Di jalan tanah yang membelah Desa Pante Baro Bukit Panyang, deru pelan sepeda motor bercampur dengan tawa ringan warga yang tak sepenuhnya padam oleh bencana. Di atas gerobak kayu sederhana, beberapa galon air tersusun rapi—berat, namun penuh arti. Seorang ibu, dengan sandal jepit dan senyum hangat, duduk di sisi gerobak itu, sementara seorang anak kecil menggenggam erat pinggirannya, seolah menjaga keseimbangan di jalanan yang belum sepenuhnya pulih.
Banjir bandang yang melanda Aceh meninggalkan luka mendalam bagi masyarakat dan lingkungan di Desa Pante Baro Bukit Panyang. Rumah-rumah terseret arus dan tertimbun lumpur tebal, menyisakan puing dan kenangan yang tak sempat diselamatkan. Bahkan fasilitas sanitasi yang selama ini menjadi bagian penting dari kehidupan sehari-hari pun ikut hilang, terbawa derasnya banjir. Air bersih yang biasanya mudah didapat kini menjadi barang langka, membuat warga harus berjuang lebih keras hanya untuk memenuhi kebutuhan paling sederhana setiap hari.

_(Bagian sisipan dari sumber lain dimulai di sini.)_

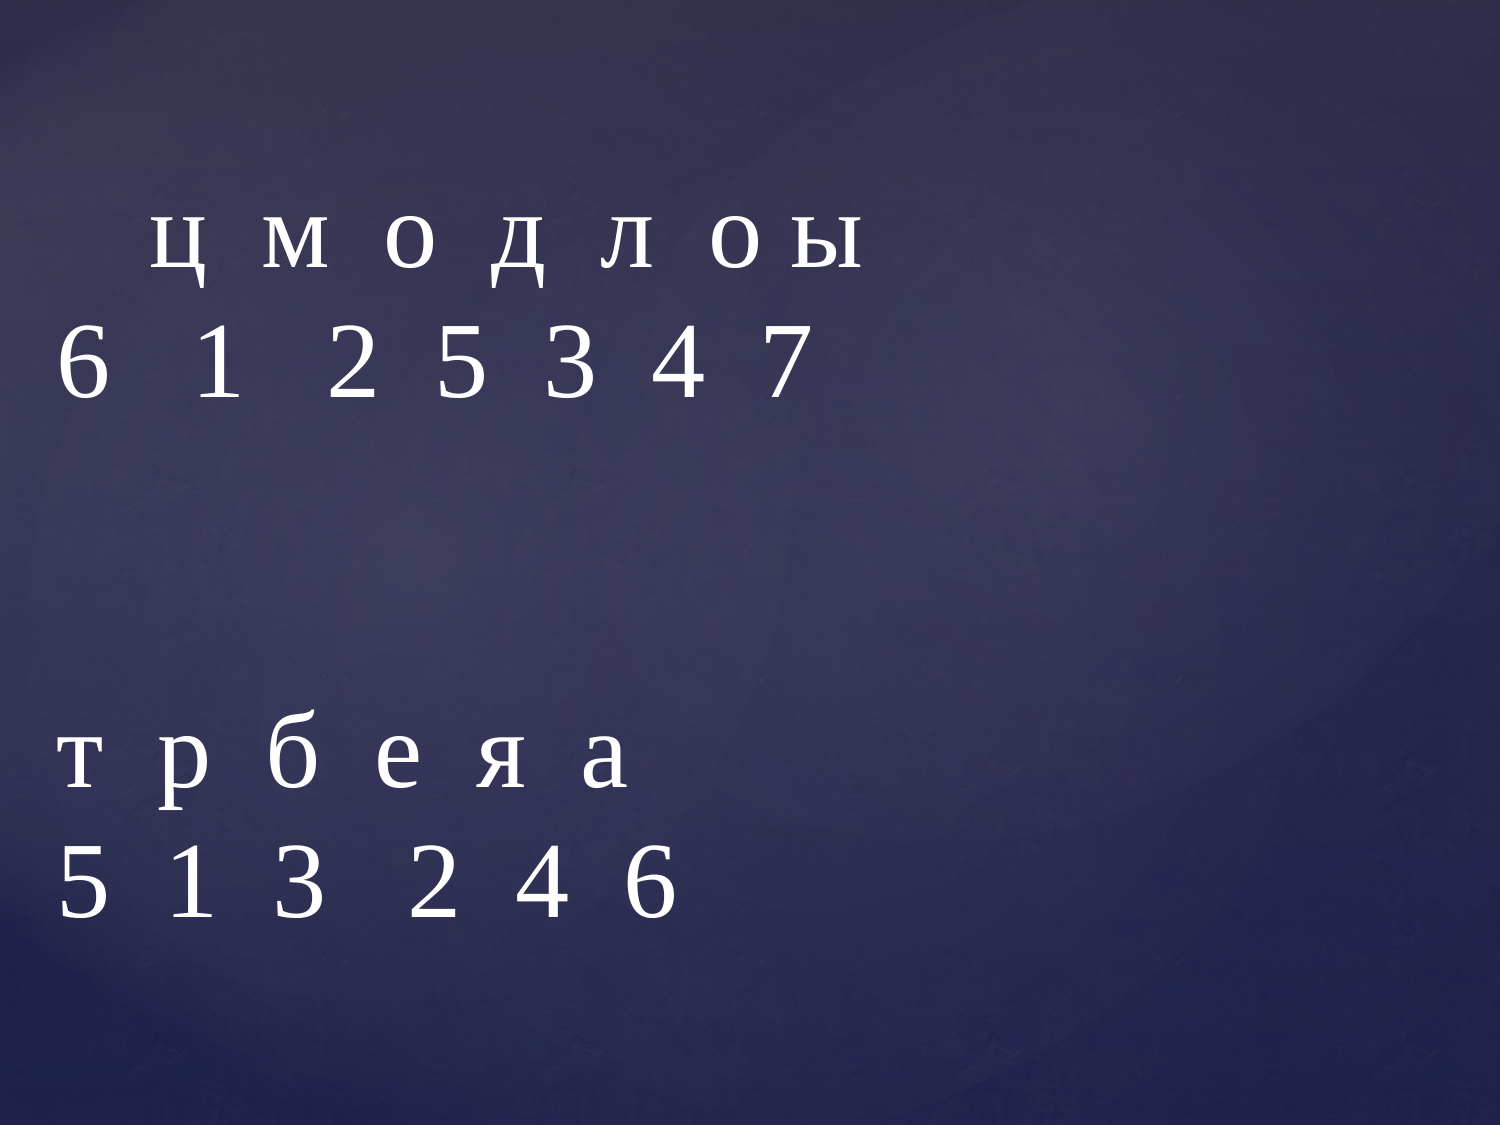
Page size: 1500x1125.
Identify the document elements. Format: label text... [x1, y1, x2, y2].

title ц м о д л о ы 6 1 2 5 3 4 7 т р б е я а 5 1 3 2 4 6 [41, 30, 1471, 1106]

Namun, di tengah keterbatasan itu, ada pemandangan yang tak kalah kuat dari dampak bencana: gotong royong. Di bawah naungan pohon kelapa dan langit yang mulai cerah, para bapak bahu membahu menurunkan galon air dari bak mobil. Tanpa banyak kata, mereka bekerja dengan ritme yang sama—mengangkat, menyusun, lalu menyerahkan kepada warga lain.

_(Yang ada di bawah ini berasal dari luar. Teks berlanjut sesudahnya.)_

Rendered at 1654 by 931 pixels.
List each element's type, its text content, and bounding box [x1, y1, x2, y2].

Di sudut lain, perempuan-perempuan kepala keluarga juga mengambil peran. Dengan langkah mantap, mereka membawa galon air ke rumah masing-masing, memastikan kebutuhan dasar keluarga tetap terpenuhi. Tidak ada keluhan yang terdengar, hanya sesekali tawa yang pecah—ringan, namun menguatkan.

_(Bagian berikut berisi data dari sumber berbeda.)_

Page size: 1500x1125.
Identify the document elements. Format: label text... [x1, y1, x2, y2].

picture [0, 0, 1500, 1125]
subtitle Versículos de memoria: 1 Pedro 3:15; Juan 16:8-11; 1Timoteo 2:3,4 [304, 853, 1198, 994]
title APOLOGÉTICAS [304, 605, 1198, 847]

Bantuan alat kebersihan komunal serta dua galon air untuk setiap keluarga mungkin terlihat sederhana. Namun, bagi warga Pante Baro Bukit Panyang, ini menjadi langkah awal menuju pemulihan yang lebih terarah. Akses air yang lebih stabil membantu warga memenuhi kebutuhan harian, sementara ketersediaan alat kebersihan mendukung praktik hidup bersih dan sehat, termasuk mengurangi risiko penyakit seperti diare dan infeksi saluran pernapasan.
Harapan warga yang ditemui pun sederhana: agar mereka tidak kembali pada kebiasaan yang berisiko bagi kesehatan. Namun kini, harapan itu juga ditopang oleh kesadaran kolektif yang mulai tumbuh—bahwa menjaga kebersihan lingkungan adalah bagian penting dari proses bangkit bersama.
Di desa ini, air tidak hanya dipanggul dalam galon-galon besar. Ia menjadi bagian dari upaya warga untuk memulihkan kehidupan—pelan namun pasti, dari kebutuhan paling dasar hingga harapan untuk masa depan yang lebih sehat.